# Who wants to take a guess..



## Shaggy (Apr 29, 2005)

On when we hit 200,000 posts 

I say we will hit it on Febuary 04, 2009.

Guess away.


----------



## Buggy (Oct 17, 2006)

Ok, I'm not quite that optimistic. lol
With a few simple calculations I'm predicting it will take close to a year to get 9,000 more posts. So my guess is Halloween 2009.
I HOPE I'm wrong and we reach it long before then.


----------



## TheOldSalt (Jan 28, 2005)

Okay, I'll guess March 23rd.


----------



## justintrask (Jun 29, 2008)

i'm going to say Feb. 30th. 

March 4th.


----------



## fish_doc (Jan 31, 2005)

Feb 14th Valentines day --

WHY you ask?

Because everyone loves this place.


----------



## justintrask (Jun 29, 2008)

fish_doc said:


> Feb 14th Valentines day --
> 
> WHY you ask?
> 
> Because everyone loves this place.


you's crazy.:fun:


----------



## redpaulhus (Jan 18, 2005)

May 7, 2009


----------



## Kyoberr (Dec 6, 2006)

June 18th, my sister will have been gone for one year (I can't wait to see her again).


----------



## Shaggy (Apr 29, 2005)

Well I was way off


----------



## fish_doc (Jan 31, 2005)

We better get going to meet my guess.


----------



## fish_doc (Jan 31, 2005)

I was only 250 off. Who is up next????

If I post fast enough I could probably get me to be the winner. LOL


----------



## ArrizX (Feb 11, 2009)

In about a week


----------



## Shaggy (Apr 29, 2005)

ArrizX said:


> In about a week


 
Wrong. Looks like we will be hitting 200,000 tomorrow sometime. I really am happy to see use finally hit the 200k mark. Thanks for all the posts guys/gals


----------



## Shaggy (Apr 29, 2005)

Almost there


----------



## Shaggy (Apr 29, 2005)

Well this is the 200,000 posts and I am glad I am making it 

Now on to 500,000 posts


----------



## fish_doc (Jan 31, 2005)

I say that will be on Tuesday the 23rd. Right now I will just leave the month and year open ended. 
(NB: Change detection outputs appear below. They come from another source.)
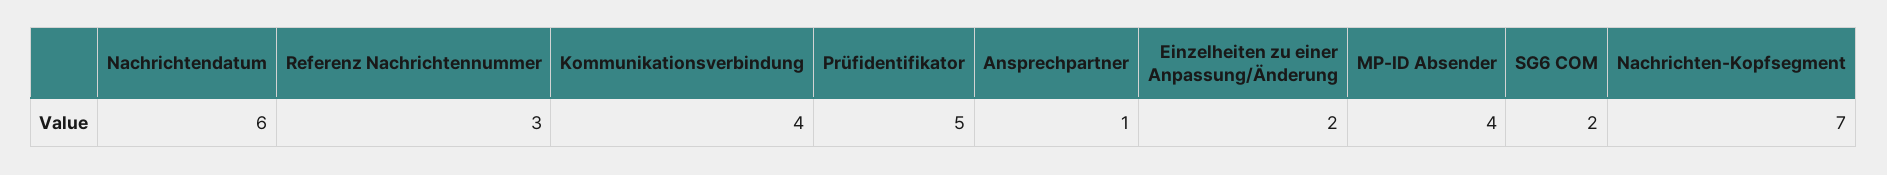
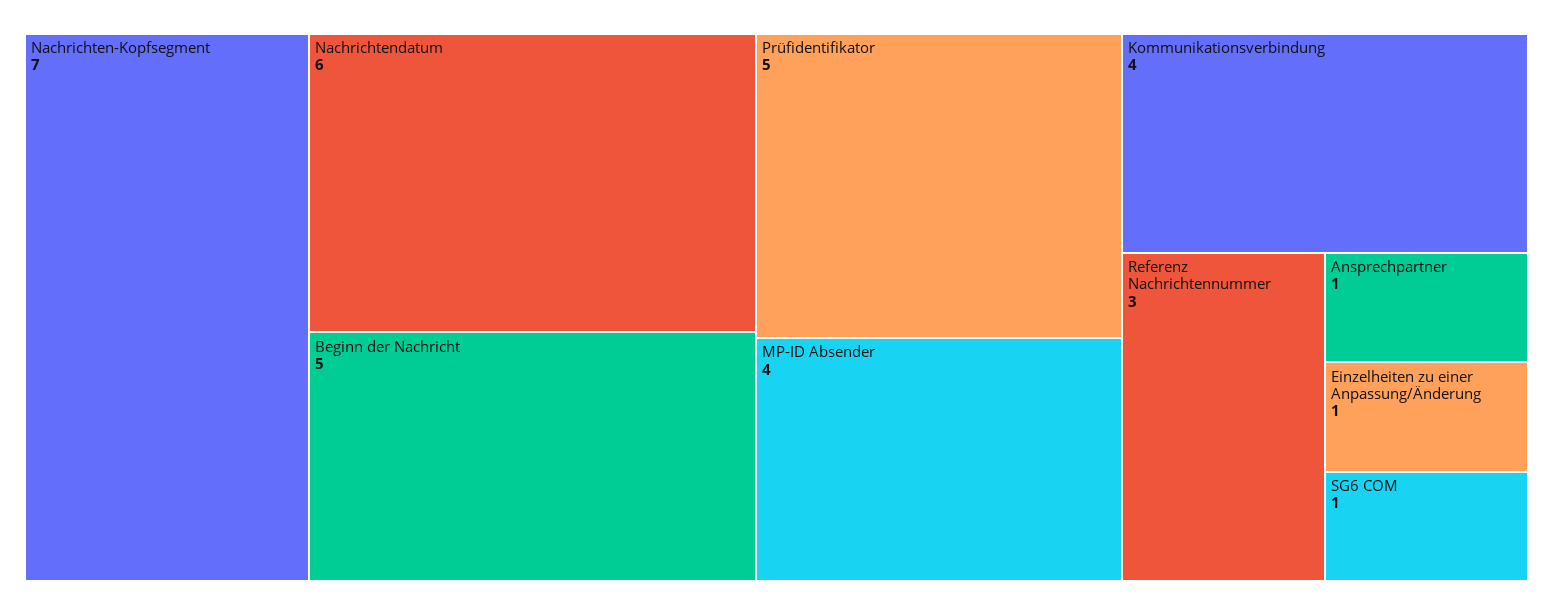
  {
    "Nachrichtendatum": 6,
    "Referenz Nachrichtennummer": 3,
    "Kommunikationsverbindung": 4,
    "Prüfidentifikator": 5,
    "Ansprechpartner": 1,
-   "Einzelheiten zu einer Anpassung/Änderung": 2,
+   "Einzelheiten zu einer Anpassung/Änderung": 1,
    "MP-ID Absender": 4,
-   "SG6 COM": 2,
+   "SG6 COM": 1,
-   "Nachrichten-Kopfsegment": 7
+   "Nachrichten-Kopfsegment": 7,
+   "Beginn der Nachricht": 5
  }

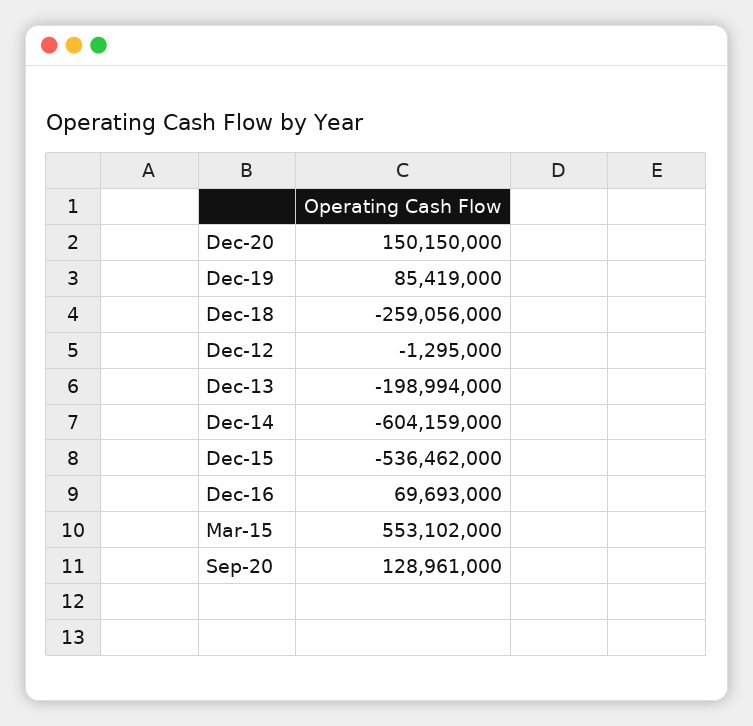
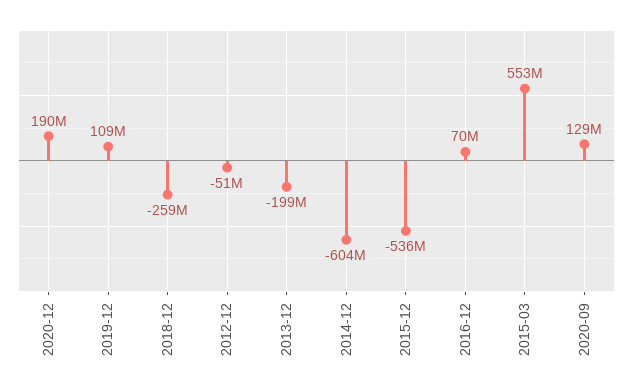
  {
-   "Dec-20": 150150000,
+   "Dec-20": 190000000,
-   "Dec-19": 85419000,
+   "Dec-19": 109000000,
    "Dec-18": -259056000,
-   "Dec-12": -1295000,
+   "Dec-12": -51000000,
    "Dec-13": -198994000,
    "Dec-14": -604159000,
    "Dec-15": -536462000,
    "Dec-16": 69693000,
    "Mar-15": 553102000,
    "Sep-20": 128961000
  }

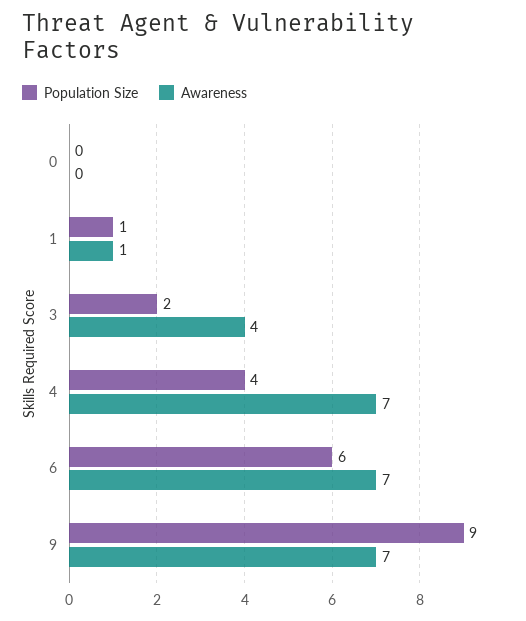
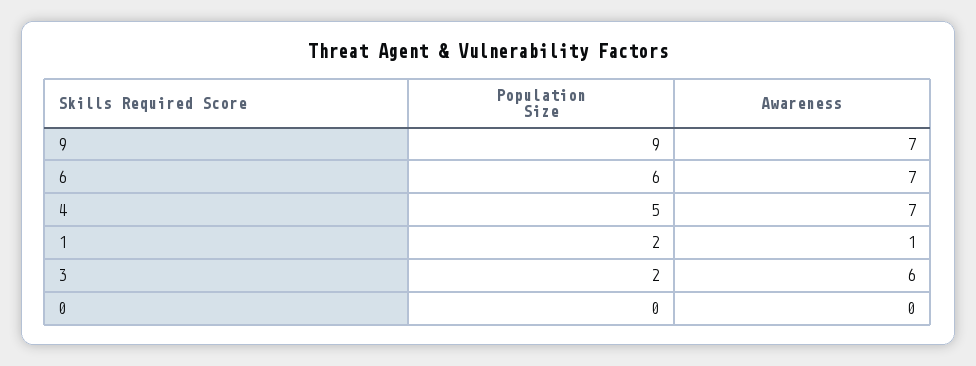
  {
    "Population Size": {
      "0": 0,
-     "1": 1,
+     "1": 2,
      "3": 2,
-     "4": 4,
+     "4": 5,
      "6": 6,
      "9": 9
    },
    "Awareness": {
      "0": 0,
      "1": 1,
-     "3": 4,
+     "3": 6,
      "4": 7,
      "6": 7,
      "9": 7
    }
  }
Congrats to all and you to Shaggy. Thanks for giving us all a great place to hang out and talk about our hobbies.


----------



## Shaggy (Apr 29, 2005)

fish_doc said:


> I say that will be on Tuesday the 23rd. Right now I will just leave the month and year open ended.
> 
> Congrats to all and you to Shaggy. Thanks for giving us all a great place to hang out and talk about our hobbies.


 
Wow, doc. You were the first to post in this since I posted. I though there would have been more activity in this post. Oh well


----------



## Buggy (Oct 17, 2006)

Next, 500,000 posts Shaggy? Shoot for the moon man, lets get 1,000,000! I might be too blind to see the screen and to arthritic to type by then but I'll still support you in spirit. LOL


----------



## fish_doc (Jan 31, 2005)

Everyone is just awe struck. And to much in shock to post I guess.


----------